SACERDOTE, DAVID (1550–1625), composer and banker. He came from Rovré or Rovere in the duchy of Piedmont (today Roreto Chisone in the province of Turin) and is known as the author of a single work written in his youth, Il primo libro di madrigali a sei voci, published in Venice in 1575. Only one copy, and that of the part-book quinto (fifth voice), has been found so far and is in the British Museum. Sacerdote, who at that time lived in Casale Monferrato, dedicated the work to the Marquis Alfonso del Vasto, the son of Isabella Gonzaga, who was governor of the marquisate of Monferrato on behalf of her brother Guglielmo Gonzaga, duke of Mantua.

Sacerdote was also a banker, first at Casale, together with his brother Leone (1576–80), then at Acqui (1580–85), and finally at Cortemilia in Piedmont (from 1585 onward), together with his relative Ventura Bacchi.
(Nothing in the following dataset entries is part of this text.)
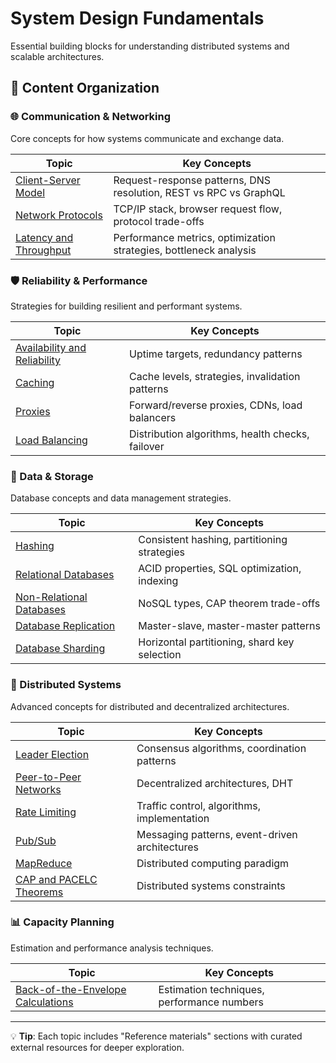 # System Design Fundamentals

Essential building blocks for understanding distributed systems and scalable architectures.

## 📖 Content Organization

### 🌐 Communication & Networking

Core concepts for how systems communicate and exchange data.

| Topic                                                    | Key Concepts                                                      |
|----------------------------------------------------------|-------------------------------------------------------------------|
| [Client-Server Model](./01-client-server.md)             | Request-response patterns, DNS resolution, REST vs RPC vs GraphQL |
| [Network Protocols](./02-network-protocols.md)           | TCP/IP stack, browser request flow, protocol trade-offs           |
| [Latency and Throughput](./03-latency-and-throughput.md) | Performance metrics, optimization strategies, bottleneck analysis |

### 🛡️ Reliability & Performance

Strategies for building resilient and performant systems.

| Topic                                                                | Key Concepts                                     |
|----------------------------------------------------------------------|--------------------------------------------------|
| [Availability and Reliability](./04-availability-and-reliability.md) | Uptime targets, redundancy patterns              |
| [Caching](./05-caching.md)                                           | Cache levels, strategies, invalidation patterns  |
| [Proxies](./06-proxies.md)                                           | Forward/reverse proxies, CDNs, load balancers    |
| [Load Balancing](./07-load-balancing.md)                             | Distribution algorithms, health checks, failover |

### 💾 Data & Storage

Database concepts and data management strategies.

| Topic                                                        | Key Concepts                                 |
|--------------------------------------------------------------|----------------------------------------------|
| [Hashing](./08-hashing.md)                                   | Consistent hashing, partitioning strategies  |
| [Relational Databases](./09-relational-databases.md)         | ACID properties, SQL optimization, indexing  |
| [Non-Relational Databases](./10-non-relational-databases.md) | NoSQL types, CAP theorem trade-offs          |
| [Database Replication](./11-database-replication.md)         | Master-slave, master-master patterns         |
| [Database Sharding](./12-database-sharding.md)               | Horizontal partitioning, shard key selection |

### 🔗 Distributed Systems

Advanced concepts for distributed and decentralized architectures.

| Topic                                                      | Key Concepts                                   |
|------------------------------------------------------------|------------------------------------------------|
| [Leader Election](./13-leader-election.md)                 | Consensus algorithms, coordination patterns    |
| [Peer-to-Peer Networks](./14-peer-to-peer-networks.md)     | Decentralized architectures, DHT               |
| [Rate Limiting](./15-rate-limiting.md)                     | Traffic control, algorithms, implementation    |
| [Pub/Sub](./16-pub-sub.md)                                 | Messaging patterns, event-driven architectures |
| [MapReduce](./17-mapreduce.md)                             | Distributed computing paradigm                 |
| [CAP and PACELC Theorems](./18-cap-and-pacelc-theorems.md) | Distributed systems constraints                |

### 📊 Capacity Planning

Estimation and performance analysis techniques.

| Topic                                                                          | Key Concepts                               |
|--------------------------------------------------------------------------------|--------------------------------------------|
| [Back-of-the-Envelope Calculations](./19-back-of-the-envelope-calculations.md) | Estimation techniques, performance numbers |

---

💡 **Tip**: Each topic includes "Reference materials" sections with curated external resources for deeper exploration.
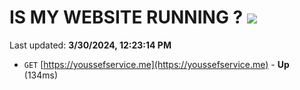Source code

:# IS MY WEBSITE RUNNING ? [![](https://img.shields.io/static/v1?label=Sponsor&message=%E2%9D%A4&logo=GitHub&color=%23fe8e86)](https://github.com/sponsors/<username>)

Last updated: **3/30/2024, 12:23:14 PM**

- `GET` [https://youssefservice.me](https://youssefservice.me) - **Up** (134ms)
He was also then the holder of a moneylender's concession at Bologna (from 1587 onward), at the Marchese Del Carreto fiefs in Calizzano and Carcare (1591–1611), and finally, from 1618 onward, at Cengio, which then belonged to another branch of the Del Carretto family.

The musical value and stylistic relationships of the Madrigali cannot be discerned from the surviving quinto part; neither has it been possible as yet to connect it definitely with the circle of Jewish musicians around Salamone de' *Rossi. The combination of the banker's profession with a musical education is typical of his time and social circumstances.

BIBLIOGRAPHY:

S. Foa, Gli ebrei nel Monferrato nei secoli XVI e XVII (1914, repr. 1967), 47 n. 62; 73 n. 17; 74 n. 18; 75 n. 19; 77 n. 20; E. Loevinsohn, in: REJ, 93 (1932), 49, 159, 163, 168 (correct: David instead of Daniele Sacerdote di Rovere); A. Einstein, in: J. Newman, Madrigals of Salamon De Rossi (1962), 321 (Diss. Colum. Univ. N.Y.).